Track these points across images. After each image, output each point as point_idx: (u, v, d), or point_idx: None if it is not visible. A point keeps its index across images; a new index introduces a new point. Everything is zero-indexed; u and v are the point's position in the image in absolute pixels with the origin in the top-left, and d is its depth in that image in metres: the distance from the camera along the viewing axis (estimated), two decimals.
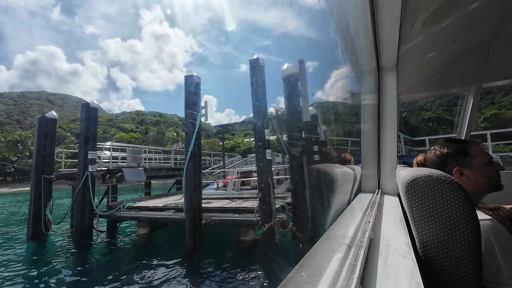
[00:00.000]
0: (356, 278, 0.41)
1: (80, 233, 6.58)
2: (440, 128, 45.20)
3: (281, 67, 5.44)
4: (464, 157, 0.88)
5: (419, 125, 48.29)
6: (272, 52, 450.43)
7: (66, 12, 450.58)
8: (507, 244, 0.65)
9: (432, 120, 48.09)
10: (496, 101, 47.93)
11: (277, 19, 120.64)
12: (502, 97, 47.58)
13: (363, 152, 1.45)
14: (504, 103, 46.30)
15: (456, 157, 0.89)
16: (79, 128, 7.59)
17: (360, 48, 1.30)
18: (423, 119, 49.49)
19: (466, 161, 0.88)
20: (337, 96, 1.46)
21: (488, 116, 39.99)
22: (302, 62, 1.05)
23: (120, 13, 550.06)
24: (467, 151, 0.89)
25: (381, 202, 1.16)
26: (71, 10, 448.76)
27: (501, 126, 37.48)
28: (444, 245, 0.55)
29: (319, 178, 0.84)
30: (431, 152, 0.98)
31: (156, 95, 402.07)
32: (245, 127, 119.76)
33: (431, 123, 47.35)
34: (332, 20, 1.04)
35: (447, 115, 48.62)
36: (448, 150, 0.92)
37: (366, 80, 1.44)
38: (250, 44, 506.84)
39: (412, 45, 1.63)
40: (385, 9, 0.98)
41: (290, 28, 16.28)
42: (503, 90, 46.74)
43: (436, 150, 0.96)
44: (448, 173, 0.85)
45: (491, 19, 1.84)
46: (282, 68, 5.33)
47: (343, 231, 0.64)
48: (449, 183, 0.56)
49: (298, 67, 4.86)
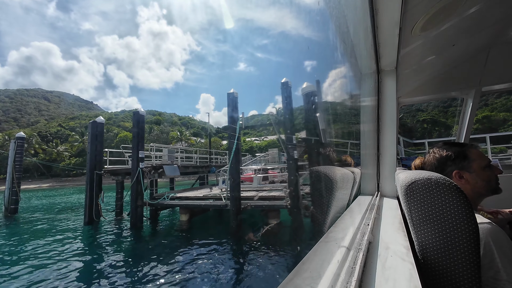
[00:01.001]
0: (354, 281, 0.41)
1: (135, 217, 7.92)
2: (434, 129, 47.03)
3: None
4: (463, 160, 0.88)
5: (414, 127, 50.37)
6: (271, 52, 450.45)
7: (62, 8, 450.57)
8: (506, 248, 0.65)
9: (427, 122, 50.24)
10: (490, 102, 48.94)
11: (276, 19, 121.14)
12: (495, 99, 48.77)
13: (363, 154, 1.46)
14: (497, 105, 47.41)
15: (455, 160, 0.89)
16: (78, 126, 8.25)
17: (360, 51, 1.31)
18: (418, 121, 51.59)
19: (465, 164, 0.88)
20: (336, 98, 1.46)
21: (480, 118, 40.70)
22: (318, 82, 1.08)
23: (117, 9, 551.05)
24: (466, 154, 0.89)
25: (380, 204, 1.15)
26: (67, 6, 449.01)
27: (492, 128, 38.02)
28: (442, 248, 0.55)
29: (318, 180, 0.84)
30: (430, 155, 0.98)
31: (153, 93, 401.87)
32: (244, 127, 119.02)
33: (426, 124, 49.50)
34: (332, 23, 1.04)
35: (441, 117, 50.89)
36: (448, 153, 0.92)
37: (366, 82, 1.45)
38: (249, 43, 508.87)
39: (411, 48, 1.64)
40: (385, 13, 0.99)
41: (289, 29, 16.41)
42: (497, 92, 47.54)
43: (435, 153, 0.96)
44: (447, 176, 0.85)
45: (490, 24, 1.85)
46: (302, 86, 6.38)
47: (342, 233, 0.64)
48: (448, 186, 0.56)
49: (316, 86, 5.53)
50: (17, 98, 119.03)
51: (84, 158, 45.50)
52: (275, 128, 9.61)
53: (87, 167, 9.02)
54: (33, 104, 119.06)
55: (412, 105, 60.52)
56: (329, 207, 0.77)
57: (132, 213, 8.03)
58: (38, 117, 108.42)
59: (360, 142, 1.47)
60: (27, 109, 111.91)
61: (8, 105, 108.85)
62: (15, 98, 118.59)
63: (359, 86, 1.46)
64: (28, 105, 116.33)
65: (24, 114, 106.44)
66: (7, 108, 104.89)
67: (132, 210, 8.05)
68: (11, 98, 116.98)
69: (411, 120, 52.82)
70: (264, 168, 11.87)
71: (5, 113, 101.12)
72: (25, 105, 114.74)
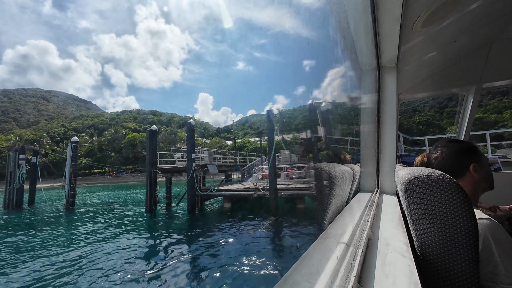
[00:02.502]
0: (354, 277, 0.41)
1: (191, 204, 10.32)
2: (429, 130, 49.89)
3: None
4: (479, 155, 0.89)
5: (410, 127, 54.20)
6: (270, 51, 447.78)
7: (58, 6, 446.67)
8: (505, 243, 0.65)
9: (422, 123, 54.91)
10: (484, 104, 49.85)
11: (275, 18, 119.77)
12: (489, 100, 50.15)
13: (363, 151, 1.45)
14: (490, 107, 48.49)
15: (472, 154, 0.89)
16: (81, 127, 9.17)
17: (360, 47, 1.30)
18: (414, 123, 55.89)
19: (480, 159, 0.88)
20: (336, 96, 1.46)
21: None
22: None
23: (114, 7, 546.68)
24: (478, 149, 0.90)
25: (380, 201, 1.16)
26: (63, 4, 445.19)
27: (484, 129, 39.00)
28: (442, 244, 0.55)
29: (318, 177, 0.84)
30: (438, 150, 0.96)
31: (151, 92, 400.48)
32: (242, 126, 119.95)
33: (421, 126, 53.98)
34: (332, 19, 1.03)
35: (436, 119, 55.98)
36: (465, 145, 0.92)
37: (366, 79, 1.44)
38: (247, 42, 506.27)
39: (412, 44, 1.63)
40: (386, 8, 0.98)
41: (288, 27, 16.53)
42: (491, 93, 48.92)
43: (448, 147, 0.94)
44: (462, 170, 0.86)
45: (492, 20, 1.84)
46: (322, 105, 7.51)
47: (341, 230, 0.64)
48: (448, 183, 0.56)
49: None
50: (16, 98, 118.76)
51: (93, 158, 46.40)
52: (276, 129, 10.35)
53: (147, 167, 11.05)
54: (32, 104, 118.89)
55: (409, 105, 62.45)
56: (328, 204, 0.77)
57: (188, 201, 10.37)
58: (38, 117, 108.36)
59: (360, 139, 1.46)
60: (26, 109, 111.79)
61: (7, 105, 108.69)
62: (14, 98, 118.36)
63: (359, 82, 1.45)
64: (27, 105, 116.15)
65: (24, 114, 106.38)
66: (6, 108, 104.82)
67: (189, 199, 10.38)
68: (9, 98, 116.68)
69: (407, 122, 56.72)
70: (287, 167, 14.45)
71: (4, 113, 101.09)
72: (24, 105, 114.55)
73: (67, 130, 69.51)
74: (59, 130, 68.64)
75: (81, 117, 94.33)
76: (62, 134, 65.76)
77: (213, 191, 10.76)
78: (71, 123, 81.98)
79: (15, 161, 13.96)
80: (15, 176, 13.72)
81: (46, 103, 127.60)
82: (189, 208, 10.31)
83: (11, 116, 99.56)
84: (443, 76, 2.75)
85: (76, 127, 75.12)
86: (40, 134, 54.07)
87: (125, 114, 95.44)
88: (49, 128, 78.27)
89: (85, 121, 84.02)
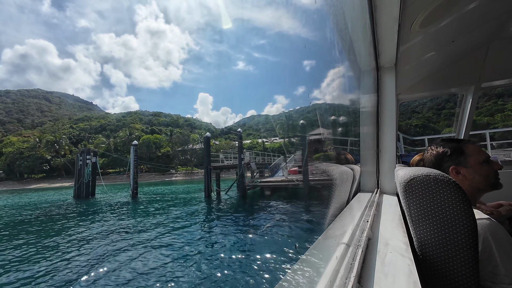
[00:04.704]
0: (353, 277, 0.41)
1: (242, 191, 13.99)
2: (425, 132, 52.23)
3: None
4: (460, 156, 0.89)
5: (408, 129, 57.49)
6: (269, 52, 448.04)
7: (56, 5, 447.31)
8: (505, 243, 0.65)
9: (419, 126, 58.72)
10: (480, 106, 51.16)
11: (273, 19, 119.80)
12: (485, 102, 51.47)
13: (362, 151, 1.45)
14: (484, 109, 49.41)
15: (452, 156, 0.90)
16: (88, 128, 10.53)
17: (358, 47, 1.30)
18: (411, 125, 59.47)
19: (461, 160, 0.88)
20: (335, 96, 1.46)
21: None
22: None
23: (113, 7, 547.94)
24: (463, 149, 0.89)
25: (379, 201, 1.16)
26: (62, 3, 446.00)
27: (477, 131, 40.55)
28: (441, 244, 0.55)
29: (319, 177, 0.84)
30: (428, 152, 0.99)
31: (151, 92, 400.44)
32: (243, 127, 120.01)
33: (418, 128, 57.67)
34: (330, 20, 1.04)
35: (432, 122, 59.63)
36: (444, 149, 0.92)
37: (365, 79, 1.44)
38: (246, 42, 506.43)
39: (411, 44, 1.63)
40: (384, 9, 0.98)
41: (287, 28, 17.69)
42: (487, 95, 49.85)
43: (432, 149, 0.97)
44: (445, 172, 0.85)
45: (490, 20, 1.84)
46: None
47: (341, 230, 0.64)
48: (447, 183, 0.56)
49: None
50: (19, 99, 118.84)
51: (109, 158, 47.72)
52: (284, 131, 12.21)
53: (205, 165, 14.43)
54: (35, 105, 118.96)
55: (408, 105, 63.68)
56: (329, 205, 0.77)
57: (240, 189, 14.26)
58: (42, 118, 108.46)
59: (360, 140, 1.46)
60: (29, 110, 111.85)
61: (10, 106, 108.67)
62: (17, 99, 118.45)
63: (358, 83, 1.45)
64: (30, 106, 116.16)
65: (27, 115, 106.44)
66: (10, 109, 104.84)
67: (240, 188, 14.17)
68: (12, 99, 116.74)
69: (405, 123, 60.05)
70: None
71: (8, 114, 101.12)
72: (27, 106, 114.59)
73: (76, 131, 70.69)
74: (73, 132, 69.84)
75: (85, 118, 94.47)
76: (76, 136, 67.00)
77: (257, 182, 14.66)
78: (78, 124, 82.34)
79: (83, 161, 17.64)
80: (83, 172, 17.51)
81: (49, 104, 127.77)
82: (241, 194, 14.28)
83: (15, 117, 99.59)
84: (442, 76, 2.76)
85: (84, 128, 75.67)
86: (59, 136, 55.50)
87: (131, 116, 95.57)
88: (55, 129, 78.88)
89: (92, 122, 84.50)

----------

● **What the exercise asks**
Beginning at the line above with "49: (316, 86, 5.53)" and finishing at the line with "72: (25, 105, 114.74)", return each line exactly and return nothing else.

● **Solved problem**
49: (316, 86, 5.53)
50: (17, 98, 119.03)
51: (84, 158, 45.50)
52: (275, 128, 9.61)
53: (87, 167, 9.02)
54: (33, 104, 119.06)
55: (412, 105, 60.52)
56: (329, 207, 0.77)
57: (132, 213, 8.03)
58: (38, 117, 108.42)
59: (360, 142, 1.47)
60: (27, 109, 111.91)
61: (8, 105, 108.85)
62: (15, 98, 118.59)
63: (359, 86, 1.46)
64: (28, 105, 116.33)
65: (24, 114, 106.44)
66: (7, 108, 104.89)
67: (132, 210, 8.05)
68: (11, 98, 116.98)
69: (411, 120, 52.82)
70: (264, 168, 11.87)
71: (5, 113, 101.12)
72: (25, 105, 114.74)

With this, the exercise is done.